Light olefins (e.g., ethylene, propylene, butene, butadiene) are important raw materials for the production of petrochemical products. In the petrochemical industry, they have been mainly produced by steam cracking and fluid catalytic cracking (FCC) of naphtha and other oil-based products. However, in the last decade, the increased availability of shale gas has shifted the reactant feedstock from petroleum-based naphtha to shale-based ethane. Although economical ethylene production has become possible, the ethane cracking mainly produces ethylene compared to naphtha cracking, which leads to supply-demand imbalance of C3–C4 olefins. Therefore, in recent years, extensive efforts have been performed to develop on-purpose production of C3–C4 olefins. In this thesis, the development of advanced catalysts for the dehydrogenation process as part of on-purpose production technology will be discussed. The researches had been conducted on the development of carbon-based catalysts for oxidative dehydrogenation and platinum-promoted gallium-doped alumina catalysts for direct dehydrogenation. The results revealed that carbon nanostructure was an important factor in determining the graphitic order and the density of catalytic active site, carbonyl group (C═O). It was also found that the catalytic activity and selectivity of individual active site (C═O) were dependent to their density on the carbon surface. Most carbon materials showed a trade-off relationship between activity and stability, because the carbons with high graphitic order possessed few active sites (C═O). However, the carbon material having the structure of ‘coin-stacking’ carbon layers exceptionally exhibited high catalytic activity and stability simultaneously.

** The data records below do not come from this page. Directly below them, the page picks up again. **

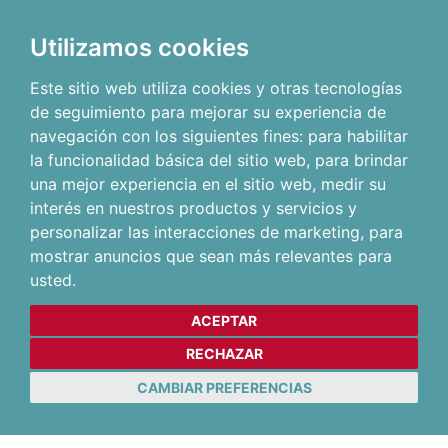
Utilizamos cookies
Este sitio web utiliza cookies y otras tecnologías
de seguimiento para mejorar su experiencia de
navegación con los siguientes fines:
para habilitar
la funcionalidad básica del sitio web
,
para brindar
una mejor experiencia en el sitio web
,
medir su
interés en nuestros productos y servicios y
personalizar las interacciones de marketing
,
para
mostrar anuncios que sean más relevantes para
usted
.
ACEPTAR
RECHAZAR
CAMBIAR PREFERENCIAS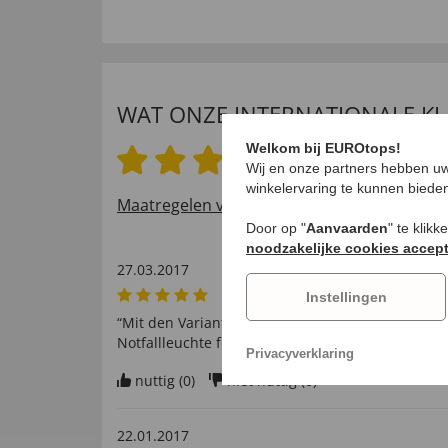
WAT ONZE INTERNATIONALE K
Welkom bij EUROtops!
4.8 van 5 sterren
Wij en onze partners hebben uw
winkelervaring te kunnen biede
Maatregelen voor het verifiëren van beoord
Door op "
Aanvaarden
" te klik
noodzakelijke cookies accep
27.03.2017
Instellingen
“Mit den Varianten weißes Dauerlicht und rotes Bli
Notfallleuchte für ein Fahrzeug bestens geeignet
Privacyverklaring
nuttig (
0
)
niet nuttig (
0
)
22.01.2017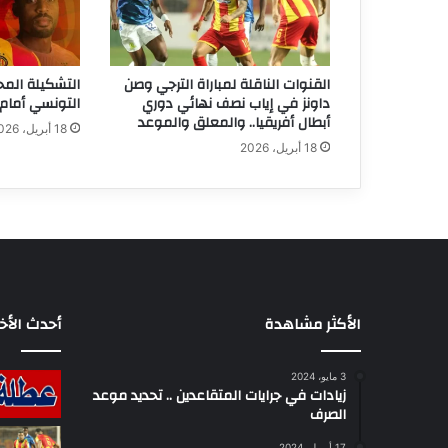
القنوات الناقلة لمباراة الترجي وصن
التشكيلة المح
داونز في إياب نصف نهائي دوري
التونسي أمام 
أبطال أفريقيا.. والمعلق والموعد
18 أبريل، 2026
18 أبريل، 2026
الأكثر مشاهدة
أحدث الأخب
3 مايو، 2024
زيادات في جرايات المتقاعدين .. تحديد موعد
الصرف
17 أبريل، 2024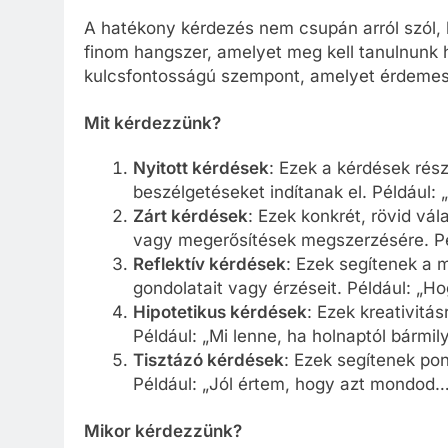
A hatékony kérdezés nem csupán arról szól,
finom hangszer, amelyet meg kell tanulnunk h
kulcsfontosságú szempont, amelyet érdemes
Mit kérdezzünk?
Nyitott kérdések
: Ezek a kérdések rés
beszélgetéseket indítanak el. Például:
Zárt kérdések
: Ezek konkrét, rövid vá
vagy megerősítések megszerzésére. Péld
Reflektív kérdések
: Ezek segítenek a 
gondolatait vagy érzéseit. Például: „H
Hipotetikus kérdések
: Ezek kreativitá
Például: „Mi lenne, ha holnaptól bármi
Tisztázó kérdések
: Ezek segítenek pon
Például: „Jól értem, hogy azt mondod…
Mikor kérdezzünk?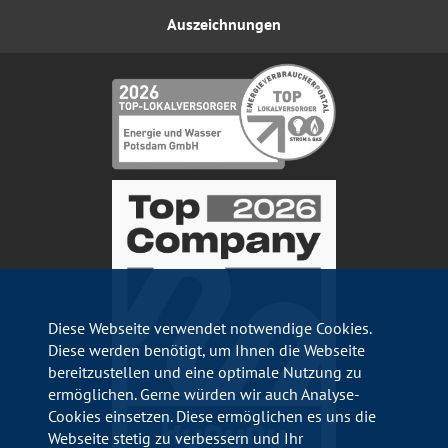
Auszeichnungen
Diese Webseite verwendet notwendige Cookies.
Diese werden benötigt, um Ihnen die Webseite
bereitzustellen und eine optimale Nutzung zu
ermöglichen. Gerne würden wir auch Analyse-
Cookies einsetzen. Diese ermöglichen es uns die
Webseite stetig zu verbessern und Ihr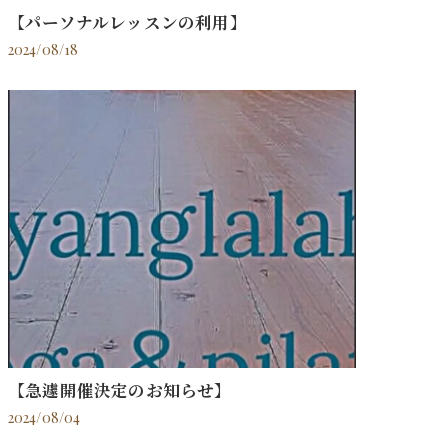
【パーソナルレッスンの利用】
2024/08/18
【急遽開催決定のお知らせ】
2024/08/04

Another study investigated the catalytic interaction between Ga and Pt in Pt-promoted Ga-doped alumina catalyst during the propane dehydrogenation. It was found that C–H bond of propane was heterolytically dissociated on the gallium site, whereas platinum facilitates the recombination of hydrogen atoms accumulated on the catalyst surface. To maintain the catalytic interplay of Ga and Pt during the repeated reaction-regeneration cycles, Pt sintering should be suppressed by increasing support-metal interaction while preserving the metallic state, which is active toward H recombination. Atomically dispersed Ce3+ sites on the alumina surface effectively suppressed the sintering of metallic Pt0, exhibiting a significantly improved catalyst stability.